- _Work item A_
Decide whether each statement below agrees with the forum thread about a toddler tackled in an end zone. Answer yes or no for each, and quote the words of the thread that decide it.
(i) The receiver who collided with the boy played for Colorado State.
(ii) The boy was reported to have sustained a serious injury.
(iii) In telecaster90's own story, the collision happened while playing football at a youth group event.
- _Work item B_
In the forum thread about a toddler tackled in an end zone, how old was the boy who was hit?

Top of Document extract

# (video) Toddler Tackled In End Zone



## Chris (Apr 25, 2007)

http://us.video.aol.com/?pmmsid=1893568

Toddler Tackled In End Zone

CBS News RAW As a Colorado State wide receiver caught a touchdown pass in the end zone he collided with a 4-year-old boy playing on the sidelines. The boy sustained a minor injury. (April 23)


----------



## Vince (Apr 25, 2007)

wow


----------



## D-EJ915 (Apr 25, 2007)

that would suck but you've got to ask, why was that kid chilling out there in the first place?


----------



## spkenn5 (Apr 25, 2007)

exactly why would he be there.. thats one crazy hit even tho the kid made it out okay..


----------



## playstopause (Apr 25, 2007)

That kid's parents --->


----------



## fathead (Apr 25, 2007)

playstopause said:


> That kid's parents --->


 
Yeah, I'm not even a parent and that was hard to watch.


----------



## Rick (Apr 25, 2007)

D-EJ915 said:


> that would suck but you've got to ask, why was that kid chilling out there in the first place?



And where the fuck were his parents?


----------



## Mastodon (Apr 25, 2007)

Oh man...I'm goin' to hell for laughin at that.


----------



## Bobby (Apr 26, 2007)

Fuck that I cried. Well not really crying but teary eyed.

Maybe it's the being a parent thing. I'm glad that wall was padded and that kid didn't get hurt.


----------



## noodles (Apr 30, 2007)

I would absolutely hate to be that football player. He probably felt like crap, even though it was no fault of his own. 

He did the best he could, trying to minimize the hit, and then rolling over quick and picking the poor kid up off the ground.


----------



## telecaster90 (May 4, 2007)

noodles said:


> I would absolutely hate to be that football player. He probably felt like crap, even though it was no fault of his own.
> 
> He did the best he could, trying to minimize the hit, and then rolling over quick and picking the poor kid up off the ground.



Word, props to him. Good catch, too.

That actually happene to me, once. I was at a youth group thing a few months back playing football. It was getting dark out and we were almost done. Random people, including parents and one of the parent's 4 or 5 year old daughter, who kinda wandered into the general area of the "field". I caught a pass and outran everyone flex, but ended up getting tripped up from behind. I stumbled and ended up falling full speed into the little girl  She ended up being alright, just kinda wandered into where the play had ended up and was in the wrong place at the wrong time. I felt pretty bad, though, and apologized to her mother.


----------

Bottom of Document extract
Top of Entries shown

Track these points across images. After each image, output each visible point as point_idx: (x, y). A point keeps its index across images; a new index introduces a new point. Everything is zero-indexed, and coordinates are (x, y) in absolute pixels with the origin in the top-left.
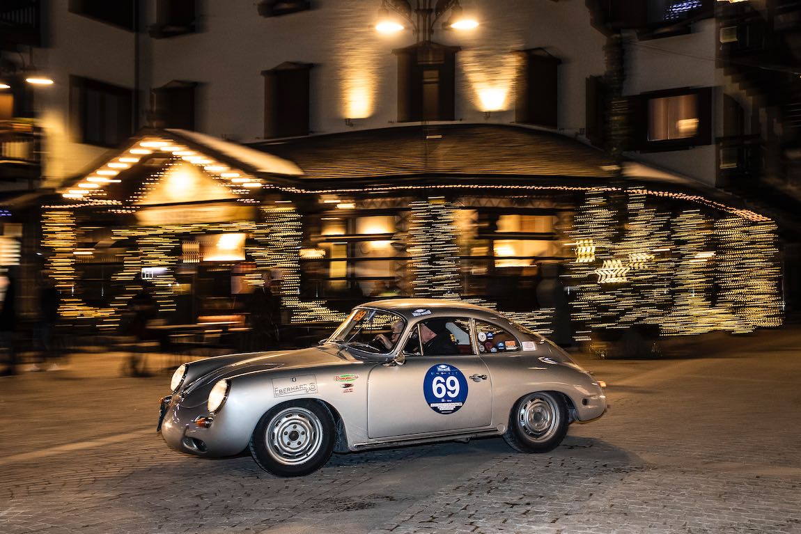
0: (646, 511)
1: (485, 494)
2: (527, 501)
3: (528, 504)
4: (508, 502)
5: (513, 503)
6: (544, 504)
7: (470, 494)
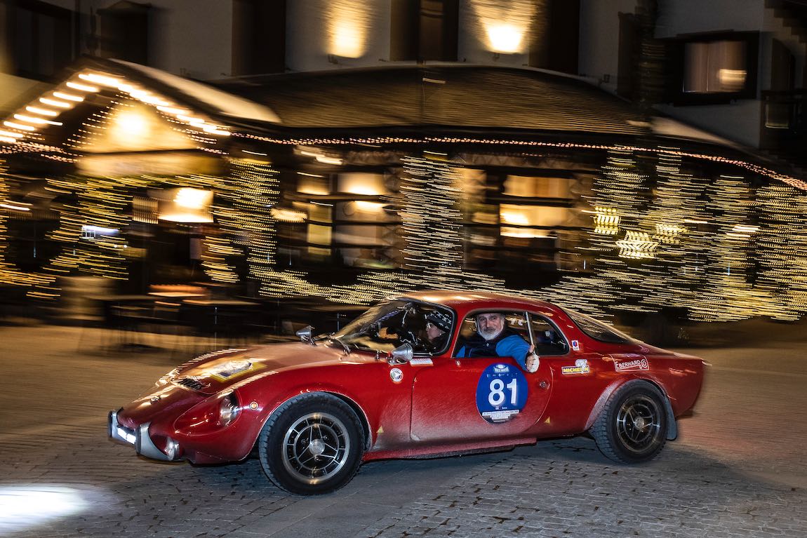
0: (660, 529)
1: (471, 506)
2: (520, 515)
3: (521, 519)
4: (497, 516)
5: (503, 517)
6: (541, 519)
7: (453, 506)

Bottom of Entries shown
Top of Entries shown

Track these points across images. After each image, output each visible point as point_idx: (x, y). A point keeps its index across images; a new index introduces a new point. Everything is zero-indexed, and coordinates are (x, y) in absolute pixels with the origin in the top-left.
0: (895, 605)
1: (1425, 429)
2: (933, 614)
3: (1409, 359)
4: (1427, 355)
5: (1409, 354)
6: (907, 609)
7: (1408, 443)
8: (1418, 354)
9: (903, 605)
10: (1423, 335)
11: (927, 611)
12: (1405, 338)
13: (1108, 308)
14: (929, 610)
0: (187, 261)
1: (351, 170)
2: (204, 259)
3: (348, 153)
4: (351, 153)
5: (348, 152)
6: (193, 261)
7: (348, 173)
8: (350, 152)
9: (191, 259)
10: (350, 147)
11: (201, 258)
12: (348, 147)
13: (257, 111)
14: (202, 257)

Bottom of Entries shown

- _Expected answer A_
(i) Yes: "As a Colorado State wide receiver caught a touchdown pass in the end zone he collided with a 4-year-old boy playing on the sidelines."
(ii) No: "The boy sustained a minor injury."
(iii) Yes: "I was at a youth group thing a few months back playing football."

- _Expected answer B_
He was 4 years old.